[Cryptography] basic cryptography ... was: key breaking

Ray Dillinger bear at sonic.net
Wed Nov 25 18:35:52 EST 2015



On 11/24/2015 08:16 AM, Sandy Harris wrote:
> On Sun, Nov 22, 2015 at 4:05 PM, John Denker <jsd at av8n.com> wrote:
> 
>> It seems obvious that if we wanted to do the Right Thing™ we
>> would use a separate key for each block of the message.
> 
> Sounds like a stream cipher.

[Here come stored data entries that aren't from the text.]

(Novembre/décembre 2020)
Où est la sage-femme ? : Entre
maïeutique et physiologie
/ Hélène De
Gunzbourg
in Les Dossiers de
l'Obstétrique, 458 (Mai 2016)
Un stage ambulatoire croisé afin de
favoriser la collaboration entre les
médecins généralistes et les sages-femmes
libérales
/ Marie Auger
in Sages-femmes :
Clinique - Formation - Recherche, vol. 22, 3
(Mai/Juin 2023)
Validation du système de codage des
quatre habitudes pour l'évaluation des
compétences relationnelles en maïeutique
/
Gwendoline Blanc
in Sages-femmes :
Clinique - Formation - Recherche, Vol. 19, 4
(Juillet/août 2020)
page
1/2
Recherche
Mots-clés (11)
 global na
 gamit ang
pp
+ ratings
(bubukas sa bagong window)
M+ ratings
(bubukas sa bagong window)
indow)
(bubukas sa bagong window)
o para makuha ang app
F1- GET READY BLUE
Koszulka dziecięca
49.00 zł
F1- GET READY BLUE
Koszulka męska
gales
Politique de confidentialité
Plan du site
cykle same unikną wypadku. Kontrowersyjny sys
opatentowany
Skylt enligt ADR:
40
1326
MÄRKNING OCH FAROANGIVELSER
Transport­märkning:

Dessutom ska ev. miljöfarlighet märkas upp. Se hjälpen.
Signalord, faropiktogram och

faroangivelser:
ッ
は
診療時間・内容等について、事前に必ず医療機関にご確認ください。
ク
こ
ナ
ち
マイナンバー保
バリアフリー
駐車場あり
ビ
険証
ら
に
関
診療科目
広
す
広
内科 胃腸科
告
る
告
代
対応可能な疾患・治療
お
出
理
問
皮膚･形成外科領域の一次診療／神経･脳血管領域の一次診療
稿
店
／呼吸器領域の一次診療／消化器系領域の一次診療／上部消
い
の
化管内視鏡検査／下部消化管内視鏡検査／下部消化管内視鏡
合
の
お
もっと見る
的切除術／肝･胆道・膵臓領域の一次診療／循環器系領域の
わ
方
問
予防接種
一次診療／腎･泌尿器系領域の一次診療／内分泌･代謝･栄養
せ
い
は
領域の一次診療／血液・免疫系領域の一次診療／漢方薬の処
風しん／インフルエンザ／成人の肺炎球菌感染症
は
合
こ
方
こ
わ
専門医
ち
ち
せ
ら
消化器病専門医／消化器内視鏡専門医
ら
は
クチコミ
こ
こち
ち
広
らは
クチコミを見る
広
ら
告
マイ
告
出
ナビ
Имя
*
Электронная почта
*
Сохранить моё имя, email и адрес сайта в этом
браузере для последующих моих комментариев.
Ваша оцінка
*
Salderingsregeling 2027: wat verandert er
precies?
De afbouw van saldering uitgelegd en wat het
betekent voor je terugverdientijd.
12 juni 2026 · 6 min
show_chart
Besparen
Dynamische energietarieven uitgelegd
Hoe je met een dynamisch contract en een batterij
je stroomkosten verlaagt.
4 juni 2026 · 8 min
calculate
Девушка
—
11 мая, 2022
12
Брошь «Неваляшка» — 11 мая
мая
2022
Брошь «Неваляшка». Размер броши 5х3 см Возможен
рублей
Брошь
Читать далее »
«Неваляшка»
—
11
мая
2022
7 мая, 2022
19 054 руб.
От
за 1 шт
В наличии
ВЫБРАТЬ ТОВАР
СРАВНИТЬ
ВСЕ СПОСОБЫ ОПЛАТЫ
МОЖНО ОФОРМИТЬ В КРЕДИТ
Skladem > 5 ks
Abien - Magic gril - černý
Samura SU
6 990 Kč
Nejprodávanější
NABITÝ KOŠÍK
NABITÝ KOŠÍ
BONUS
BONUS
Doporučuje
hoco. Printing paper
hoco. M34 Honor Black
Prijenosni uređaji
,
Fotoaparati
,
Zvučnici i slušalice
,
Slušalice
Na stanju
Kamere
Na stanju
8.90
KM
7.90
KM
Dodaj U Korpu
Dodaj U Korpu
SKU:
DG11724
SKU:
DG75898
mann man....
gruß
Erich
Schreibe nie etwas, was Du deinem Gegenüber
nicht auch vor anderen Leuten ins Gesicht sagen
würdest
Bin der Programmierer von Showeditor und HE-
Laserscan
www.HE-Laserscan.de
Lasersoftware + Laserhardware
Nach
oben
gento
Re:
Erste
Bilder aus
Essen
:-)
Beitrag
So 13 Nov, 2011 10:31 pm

If having key as long as the
> message was practical, we could go to one time pads,
> but it isn't so use a keyed PRNG to give enough key.

I actually developed one of these.  It's three full rounds
of a Feistel cipher on 128-bit blocks, with all S-boxes
generated by a cryptographically secure pseudorandom number
generator.  The key is put through a secure hash to get
the initial state of the PRNG, because otherwise related
keys producing PRNG output offset by a known number of
blocks would be easy to generate.

That said, it's a moderately silly exercise - more a
design and coding exercise than a real thing that people
might want to use.  It would never be used in a real
design because its encryption/decryption speed *and*
its key agility both suck harder than rocks.  It sucks
up six (If I remember right) times the number of bits
of PRNG output that it encrypts, and spends the time
to do Feistel rounds on top of that.

If you're interested in it, I can send you the C
implementation I made.

I like a lot of its properties;  Like a stream cipher,
it can produce literally ANY ciphertext from ANY
plaintext, with a different permutation of plaintext-
to-ciphertext in effect for each block. All ciphertexts
for a given block are provably equiprobable for a given
plaintext in fact, if the PRNG is good.  It can also
be used without an IV, or with repeated use of the
same key, to at least the same extent that any 128-bit
block cipher can, and can be used ECB in lots of places
where "normal" block ciphers can't.  If you have the
same 128-bit plaintext encrypted with the same key, a
normal block cipher in ECB mode will always give you
the same ciphertext.  This one will do so only if the
identical block is ALSO at the identical offset in the
plaintext.  Its key space is essentially the size of
your RNG's state or your hash output, which can be as
much or as little as you want.

In fact 3 rounds is massive overkill for the "equiprobable
transformations" thing if the PRNG is secure - the third
round is just to insure it against any PRNG correlation
that is detectable at all (looking at you, RC4).